Mery me esperaba en un coche oficial negro con los cristales tintados en el aeropuerto de Santiago, e iniciamos nuestro camino al pazo atravesando los parajes más bellos de esa provincia y escoltadas por diez policías en moto. (...) Cuando el coche oficial paró en la entrada del pazo, el inmenso portalón de hierro forjado se abrió automáticamente para dejarnos paso y, al cerrarse tras de mí, sentí como si estuviera entrando al castillo de Irás y No Volverás. Reconozco que en ese momento un escalofrío recorrió todo mi cuerpo.

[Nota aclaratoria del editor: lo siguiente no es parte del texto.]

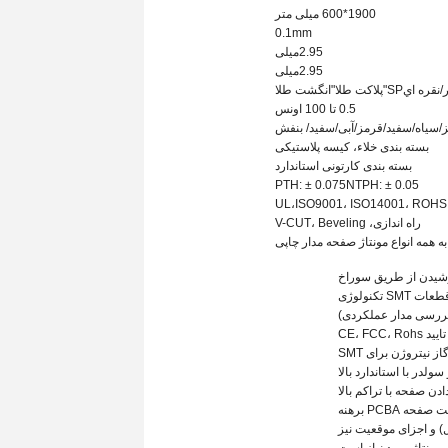
1900*600 میلی متر
0.
1
mm
2.95
میلی
2.95
میلی
/
نقره اي
SP
"پلاکت طلا"
انگشت طلا
0.5 تا 100 اونس
/سیاه/سفید/قرمز/آبی/سفید
/ بنفش
بسته بندی خلاء، کیسه پلاستیکی
بسته بندی کارتونی استاندارد
PTH: ± 0.07
5
NTPH: ± 0.05
UL،
ISO9001، ISO14001، ROHS
راه اندازی، V-CUT، Beveling
شیدن از طریق سوراخ
نیتروژن برای SMT
ن صفحه با تراکم بالا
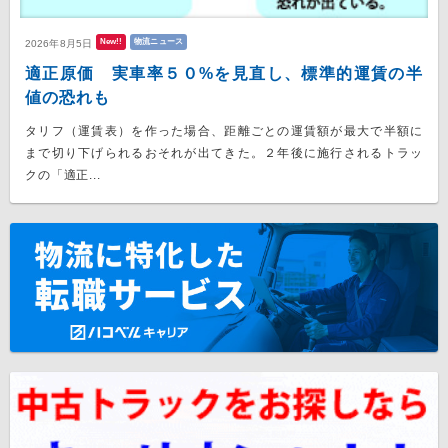
New!!
物流ニュース
2026年8月5日
適正原価 実車率５０%を見直し、標準的運賃の半
値の恐れも
タリフ（運賃表）を作った場合、距離ごとの運賃額が最大で半額に
まで切り下げられるおそれが出てきた。２年後に施行されるトラッ
クの「適正...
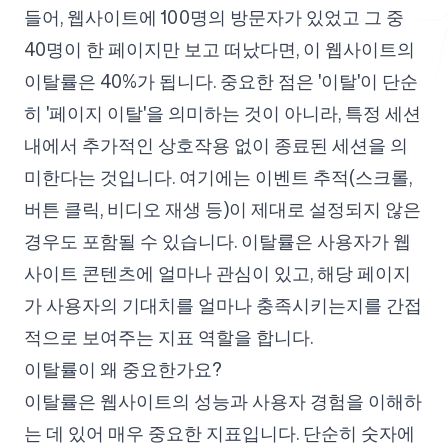
들어, 웹사이트에 100명의 방문자가 있었고 그 중
40명이 한 페이지만 보고 떠났다면, 이 웹사이트의
무료 도구
이탈률은 40%가 됩니다. 중요한 점은 '이탈'이 단순
히 '페이지 이탈'을 의미하는 것이 아니라, 특정 세션
내에서 추가적인 상호작용 없이 종료된 세션을 의
미한다는 것입니다. 여기에는 이벤트 추적(스크롤,
자주 묻는 질문
버튼 클릭, 비디오 재생 등)이 제대로 설정되지 않은
경우도 포함될 수 있습니다. 이탈률은 사용자가 웹
사이트 콘텐츠에 얼마나 관심이 있고, 해당 페이지
문의하기
가 사용자의 기대치를 얼마나 충족시키는지를 간접
적으로 보여주는 지표 역할을 합니다.
이탈률이 왜 중요한가요?
이탈률은 웹사이트의 성능과 사용자 경험을 이해하
로그인
회원가입
는 데 있어 매우 중요한 지표입니다. 단순히 숫자에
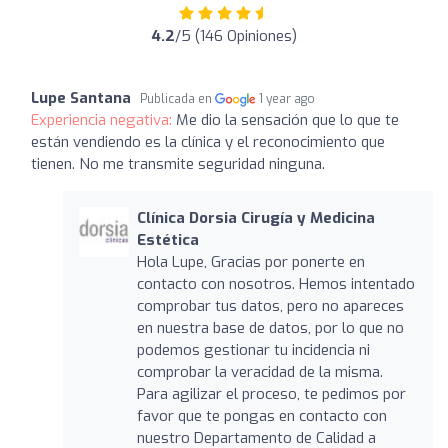
4.2
/5 (146 Opiniones)
Lupe Santana
Publicada en
1 year ago
Experiencia negativa:
Me dio la sensación que lo que te
están vendiendo es la clínica y el reconocimiento que
tienen. No me transmite seguridad ninguna.
Clínica Dorsia Cirugía y Medicina
Estética
Hola Lupe, Gracias por ponerte en
contacto con nosotros. Hemos intentado
comprobar tus datos, pero no apareces
en nuestra base de datos, por lo que no
podemos gestionar tu incidencia ni
comprobar la veracidad de la misma.
Para agilizar el proceso, te pedimos por
favor que te pongas en contacto con
nuestro Departamento de Calidad a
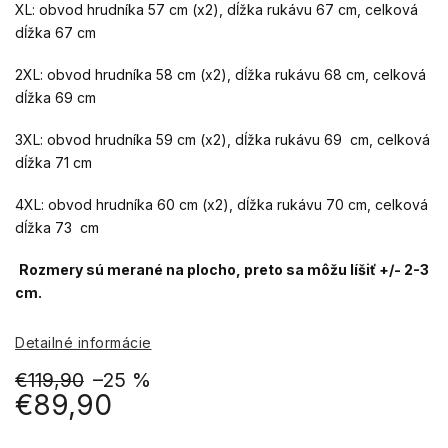
XL: obvod hrudníka 57 cm (x2), dĺžka rukávu 67 cm, celková
dĺžka 67 cm
2XL: obvod hrudníka 58 cm (x2), dĺžka rukávu 68 cm, celková
dĺžka 69 cm
3XL: obvod hrudníka 59 cm (x2), dĺžka rukávu 69 cm, celková
dĺžka 71 cm
4XL: obvod hrudníka 60 cm (x2), dĺžka rukávu 70 cm, celková
dĺžka 73 cm
Rozmery sú merané na plocho, preto sa môžu líšiť +/- 2-3
cm.
Detailné informácie
€119,90
–25 %
€89,90
Jednotková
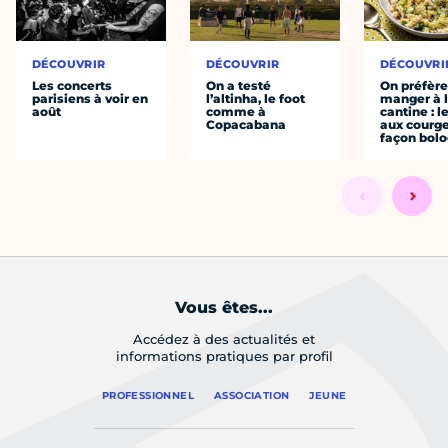
DÉCOUVRIR
DÉCOUVRIR
DÉCOUVRI
Les concerts
On a testé
On préfèr
parisiens à voir en
l’altinha, le foot
manger à 
août
comme à
cantine : l
Copacabana
aux courge
façon bol
Vous êtes...
Accédez à des actualités et
informations pratiques par profil
PROFESSIONNEL
ASSOCIATION
JEUNE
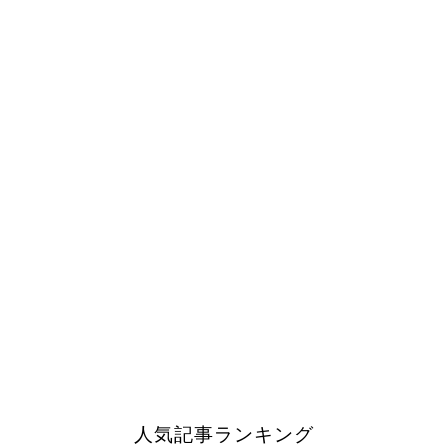
人気記事ランキング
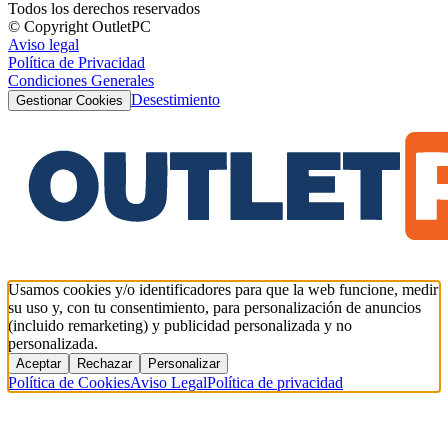
Todos los derechos reservados
© Copyright OutletPC
Aviso legal
Política de Privacidad
Condiciones Generales
Desestimiento
Gestionar Cookies
Usamos cookies y/o identificadores para que la web funcione, medir
su uso y, con tu consentimiento, para personalización de anuncios
(incluido remarketing) y publicidad personalizada y no
personalizada.
Aceptar
Rechazar
Personalizar
Política de Cookies
Aviso Legal
Política de privacidad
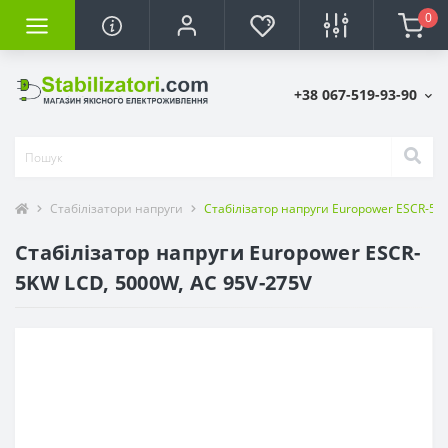
0
+38 067-519-93-90
Стабілізатори напруги
Стабілізатор напруги Europower ESCR-5K
Стабілізатор напруги Europower ESCR-
5KW LCD, 5000W, AC 95V-275V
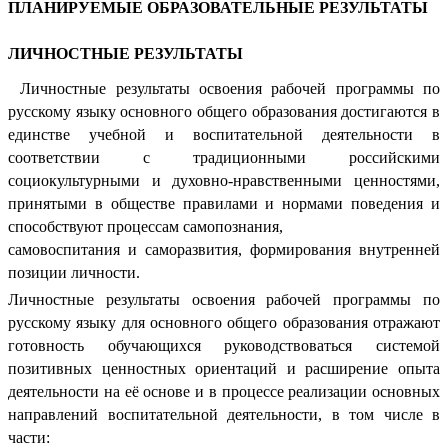
ПЛАНИРУЕМЫЕ ОБРАЗОВАТЕЛЬНЫЕ РЕЗУЛЬТАТЫ
ЛИЧНОСТНЫЕ РЕЗУЛЬТАТЫ
Личностные результаты освоения рабочей программы по
русскому языку основного общего образования достигаются в
единстве учебной и воспитательной деятельности в
соответствии с традиционными российскими
социокультурными и духовно-нравственными ценностями,
принятыми в обществе правилами и нормами поведения и
способствуют процессам самопознания,
самовоспитания и саморазвития, формирования внутренней
позиции личности.
Личностные результаты освоения рабочей программы по
русскому языку для основного общего образования отражают
готовность обучающихся руководствоваться системой
позитивных ценностных ориентаций и расширение опыта
деятельности на её основе и в процессе реализации основных
направлений воспитательной деятельности, в том числе в
части:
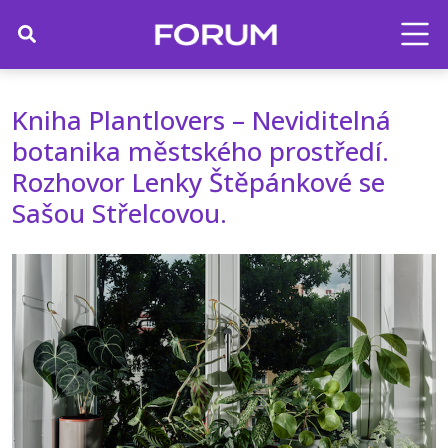
Kniha Plantlovers – Neviditelná
botanika městského prostředí.
Rozhovor Lenky Štěpánkové se
Sašou Střelcovou.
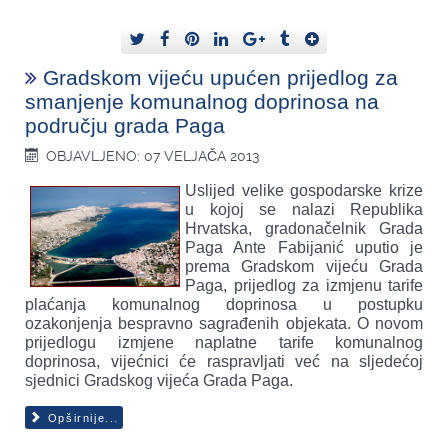
Gradskom vijeću upućen prijedlog za
smanjenje komunalnog doprinosa na
području grada Paga
OBJAVLJENO: 07 VELJAČA 2013
Uslijed velike gospodarske krize
u kojoj se nalazi Republika
Hrvatska, gradonačelnik Grada
Paga Ante Fabijanić uputio je
prema Gradskom vijeću Grada
Paga, prijedlog za izmjenu tarife
plaćanja komunalnog doprinosa u postupku
ozakonjenja bespravno sagrađenih objekata. O novom
prijedlogu izmjene naplatne tarife komunalnog
doprinosa, vijećnici će raspravljati već na sljedećoj
sjednici Gradskog vijeća Grada Paga.
Opširnije...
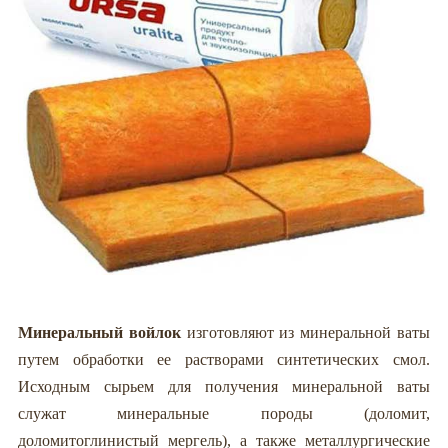
Минеральный войлок
изготовляют из минеральной ваты
путем обработки ее растворами синтетических смол.
Исходным сырьем для получения минеральной ваты
служат минеральные породы (доломит,
доломитоглинистый мергель), а также металлургические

El pazo imponía, y pasar cinco días con el general Franco, más todavía. Me instalaron en un dormitorio inmenso en tonos azules, con una gran lámpara de araña sobre la cama que tenía un montón de luces encendidas. Como no conseguí encontrar el interruptor y apagarlas, esa primera noche la pasé en vela. Me dio una pena inmensa ver al pobre Francis en la cama; tenía las piernas y un brazo escayolados. (...).

Lo pasé fatal en el primer almuerzo en el que me sentaron cerca de Franco. Casi me dio un ataque cuando vi que el primer plato que servían era una bandeja rebosante de gambas. Haciendo un alarde de educación absurdo intenté cortarlas con el cuchillo, así que la primera cabeza de gamba salió disparada a gran velocidad en dirección a Franco, que bajó hábilmente la cabeza para evitarla. ¡Dios mío! ¿Y si le llego a dar? Ya me imaginaba al día siguiente los titulares de todos los periódicos: «Franco, herido por una gamba que le lanzó una amiga muy torpe de su nieta Mery». Creo que todo el mundo se dio cuenta; digo creo porque no me atreví ni siquiera a levantar la vista del plato cuando me disculpé.